McCarthy’s dissection of the forces acting on his country’s economy had lessons for most nations in the rich world, whose leaders face similar decisions in their work to protect the public finances, meet citizens’ needs and foster economic growth. The ‘four Ds’ are affecting advanced economies everywhere, as are the cyclical forces tied to global events – particularly the 2008 financial crisis and the pandemic, both of which ramped up public deficits and debts around the world.
A positive picture
Ireland’s “weird” economy – which features “a large number of what you might call global superstar firms, who use Ireland as a platform to export to the European single market” – distorts standard GDP statistics, McCarthy explained, but a metric named ‘modified domestic demand’ provides an effective proxy. This shows a “rapid rebound” in growth after the pandemic, suggesting that government’s work to “support firms and households limited scarring effects” – averting a long-term rise in unemployment or insolvencies.
Meanwhile, he continued, high inflation and weaker investment has slowed the growth in household disposable incomes.

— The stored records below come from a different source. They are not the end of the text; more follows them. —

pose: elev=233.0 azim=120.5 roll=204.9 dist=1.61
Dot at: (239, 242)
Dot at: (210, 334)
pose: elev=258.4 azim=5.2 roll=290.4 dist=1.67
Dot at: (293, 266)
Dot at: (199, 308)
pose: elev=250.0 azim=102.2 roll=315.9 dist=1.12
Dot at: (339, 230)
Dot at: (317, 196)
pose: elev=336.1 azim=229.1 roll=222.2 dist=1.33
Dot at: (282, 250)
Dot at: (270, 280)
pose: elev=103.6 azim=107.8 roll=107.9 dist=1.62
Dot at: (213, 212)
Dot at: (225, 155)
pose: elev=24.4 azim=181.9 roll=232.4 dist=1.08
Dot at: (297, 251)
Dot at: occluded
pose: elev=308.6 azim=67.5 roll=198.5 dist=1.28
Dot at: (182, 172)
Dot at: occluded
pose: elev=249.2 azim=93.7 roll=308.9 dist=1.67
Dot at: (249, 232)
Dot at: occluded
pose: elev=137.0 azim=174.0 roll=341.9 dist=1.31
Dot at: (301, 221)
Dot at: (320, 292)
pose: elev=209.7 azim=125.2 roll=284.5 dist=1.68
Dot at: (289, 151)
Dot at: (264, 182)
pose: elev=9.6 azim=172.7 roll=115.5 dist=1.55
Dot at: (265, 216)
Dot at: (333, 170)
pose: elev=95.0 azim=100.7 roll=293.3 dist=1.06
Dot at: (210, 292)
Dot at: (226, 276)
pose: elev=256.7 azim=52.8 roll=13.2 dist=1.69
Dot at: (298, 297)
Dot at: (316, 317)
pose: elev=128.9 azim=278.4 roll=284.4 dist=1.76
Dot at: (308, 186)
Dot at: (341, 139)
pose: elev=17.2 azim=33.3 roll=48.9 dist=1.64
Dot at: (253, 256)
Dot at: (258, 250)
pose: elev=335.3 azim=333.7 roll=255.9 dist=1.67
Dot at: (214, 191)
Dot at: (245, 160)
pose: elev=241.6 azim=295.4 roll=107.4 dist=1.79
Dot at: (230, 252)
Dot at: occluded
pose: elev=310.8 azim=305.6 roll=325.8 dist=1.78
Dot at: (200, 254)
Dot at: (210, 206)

Nonetheless, consumer spending has continued to rise strongly. People had been saving up to 25% of their income during the pandemic, McCarthy explained, but this figure has now fallen back to a more normal 12% – pushing more money into household spending. Inflation is now falling rapidly, with the headline rate collapsing from 9.6% to 1.9% over the two years to April 2024, while “second round effects have been fairly contained”: Ireland appears to have avoided a wage-price spiral.
Read more: The Celtic tiger awakens: lessons from Ireland’s ‘weird economy’
Demographics
So Ireland is recovering well from the shock of the pandemic. The ‘four Ds’, however, raise long-term questions over the sustainability of its public finances and its ability to meet rising demand for public services. On demographics, for example, McCarthy pointed out that the average Irish woman now has 1.8 children. Among the advanced economies, he added, “I know of one country – Israel – in which the fertility rate is above 2.1: that’s the number needed to maintain the population without immigration. In South Korea, it’s down at 0.9.”
Meanwhile, life expectancy is rising, with the result that “the Irish population pyramid, in line with that of many other countries, is set to invert over the next two or three decades”. Rather than a large number of younger people supporting a smaller elderly population, a small working age cohort will need to find the money to provide pensions and public services to a larger number of pensioners. High rates of immigration have so far met the labour market’s needs as the number of Irish 20-40 year-olds falls, McCarthy explained, but the long-term picture is troubling.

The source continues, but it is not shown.